The Scarlet Macaws Roundtable

Scarlet Macaws Podcast on Individual & Community Values

Johnny Duke discuss with Jessica Sidrak and Anish Nanjappa about the community and individual values with relations to both human beings and the Core Curriculum.

Grand Overview: The Core Through a Modern Lens (Grand Overview)

How do individual and community values impact our lives and alter the way we look at the world. Through Literature Humanities and the long-standing Core Curriculum, students delve into previous cultures and societies immersing themselves in unique environments learning about various morals and ethics through each read. Through our conversation today, Jessica Sidrak, an acclaimed Freudian Psychologist, and Anish Nanjappa, a Columbia University Literature Humanities Professor, will not only analyze the Core Curriculum but dive into the minds of the individual and community.

How does one form their ideologies and opinions on life? Is it through their own experience and their environment or family? What makes something right and other things wrong? The answer remains unanswered, but these ideologies are seen to develop through adolescence and are called the superego. While the individual values develop separately for everyone, the community does indeed play a big role in influencing the development.
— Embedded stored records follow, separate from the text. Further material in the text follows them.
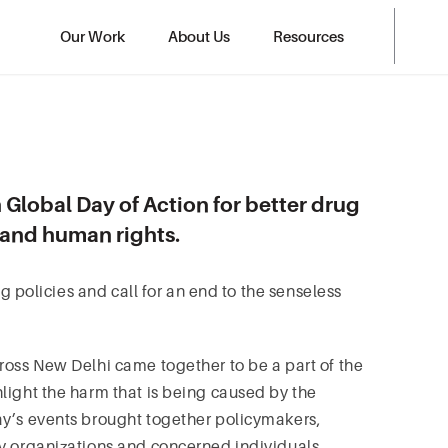
Our Work
About Us
Resources
 Global Day of Action for better drug
h and human rights.
ug policies and call for an end to the senseless
ross New Delhi came together to be a part of the
light the harm that is being caused by the
ay’s events brought together policymakers,
ty organizations and concerned individuals.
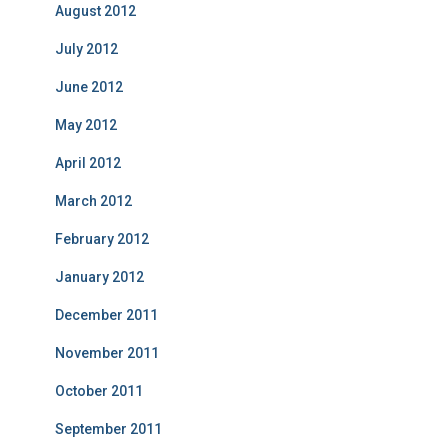
August 2012
July 2012
June 2012
May 2012
April 2012
March 2012
February 2012
January 2012
December 2011
November 2011
October 2011
September 2011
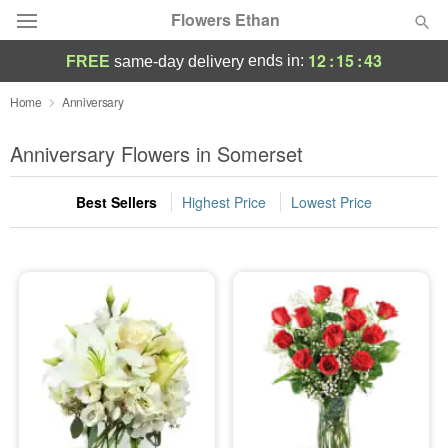
Flowers Ethan
12
:
15
:
42
ends in:
FREE
same-day delivery
Deal of the Day
Home
Anniversary
Summer
Anniversary Flowers in Somerset
Featured
Best Sellers
Highest Price
Lowest Price
Occasions
Birthday
Sympathy and Funeral
Flowers, Plants & Gifts
Our Shop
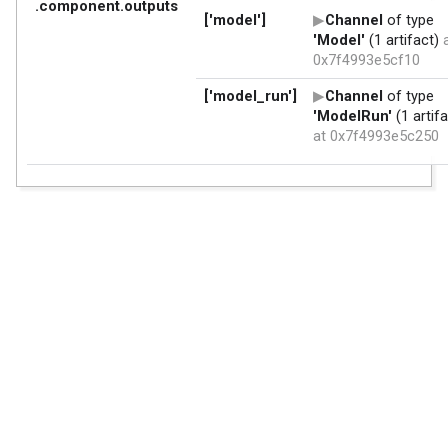
.component.outputs
['model']
Channel
of type
'Model'
(1 artifact)
a
0x7f4993e5cf10
['model_run']
Channel
of type
'ModelRun'
(1 artifa
at 0x7f4993e5c250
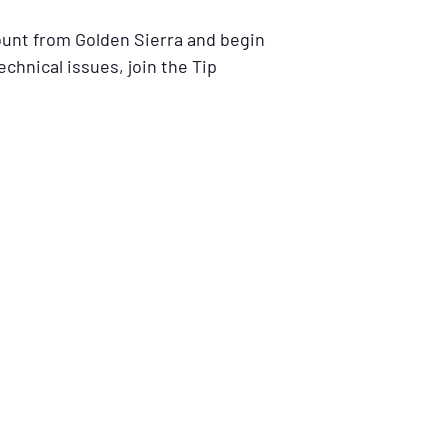
ount from Golden Sierra and begin
echnical issues, join the Tip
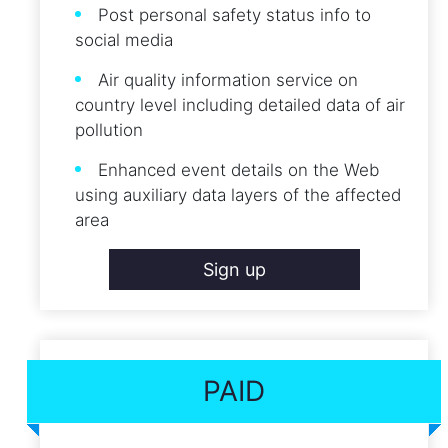
Post personal safety status info to
social media
Air quality information service on
country level including detailed data of air
pollution
Enhanced event details on the Web
using auxiliary data layers of the affected
area
Sign up
PAID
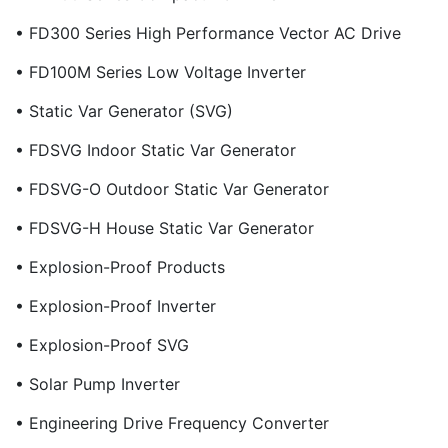
• FD300 Series High Performance Vector AC Drive
• FD100M Series Low Voltage Inverter
• Static Var Generator (SVG)
• FDSVG Indoor Static Var Generator
• FDSVG-O Outdoor Static Var Generator
• FDSVG-H House Static Var Generator
• Explosion-Proof Products
• Explosion-Proof Inverter
• Explosion-Proof SVG
• Solar Pump Inverter
• Engineering Drive Frequency Converter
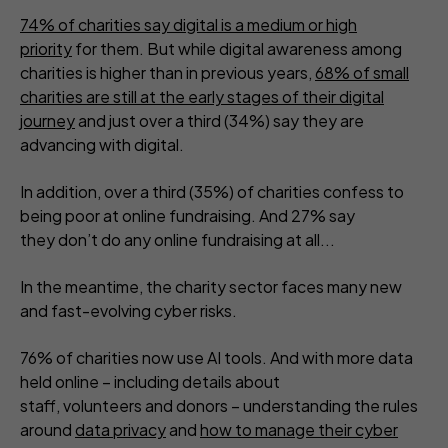
74% of charities say digital is a medium or high
priority
for them. But while digital awareness among
charities is higher than in previous years,
68% of small
charities are still at the early stages of their digital
journey
and just over a third (34%) say they are
advancing with digital.
In addition, over a third (35%) of charities confess to
being poor at online fundraising. And 27% say
they don’t do any online fundraising at all...
In the meantime, the charity sector faces many new
and fast-evolving cyber risks.
76% of charities now use AI tools. And with more data
held online – including details about
staff, volunteers and donors – understanding the rules
around
data privacy
and
how to manage their cyber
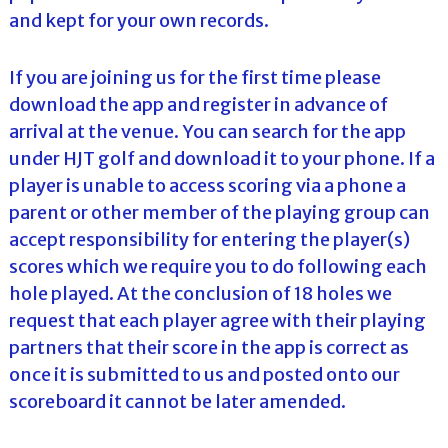
and kept for your own records.
If you are joining us for the first time please
download the app and register in advance of
arrival at the venue. You can search for the app
under HJT golf and download it to your phone. If a
player is unable to access scoring via a phone a
parent or other member of the playing group can
accept responsibility for entering the player(s)
scores which we require you to do following each
hole played. At the conclusion of 18 holes we
request that each player agree with their playing
partners that their score in the app is correct as
once it is submitted to us and posted onto our
scoreboard it cannot be later amended.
While the Core tries to tackle the Masterpieces of Western Literature, they venture through various historically significant books, as well as more current masterpieces that illustrate a variety of individual and community values. In doing so, they leave out various books that may not necessarily fit among the older epics but still highlight these essential questions that the Core is trying to tackle: “How ought we to live? What do we learn about ourselves in doing this?” On the Literature Humanities page, “Lit Hum encourages us to compare our own assumptions and values to the radically different ones expressed in our readings. It demands that we examine ourselves in relation to our past” emphasizing the importance of various communities and moralities. Through the long history of the Core, only four books are seen persistently throughout the entire timeline: The Iliad, The Oresteia, Dante’s Inferno, and Montaigne Essays, serving as defining viewpoints in morality throughout time.

Through this analysis, Anish Nanjappa tells us how the Core recently proposed three books, Fahrenheit 451, The Great Gatsby, and 1984, all of which showcase a different viewpoint of society that is currently absent from the Core. While the Core is rooted in Western Masterpieces, it has seen shifts and changes due to the current nature of the environment and societal influences, which are arguably more present than ever before, indicating change from some of the older ideologies, like Antigone, to newer more relatable ones.

In the conversation, I, Johnny Duke, get to ask questions about the newest addition to the Core Curriculum, analyze the reasoning behind the removal of Antigone, and get a sneak peek into the minds of man. With the intersection of a Freudian Psychologist and Lit Hum Professor, things are bound to get interesting.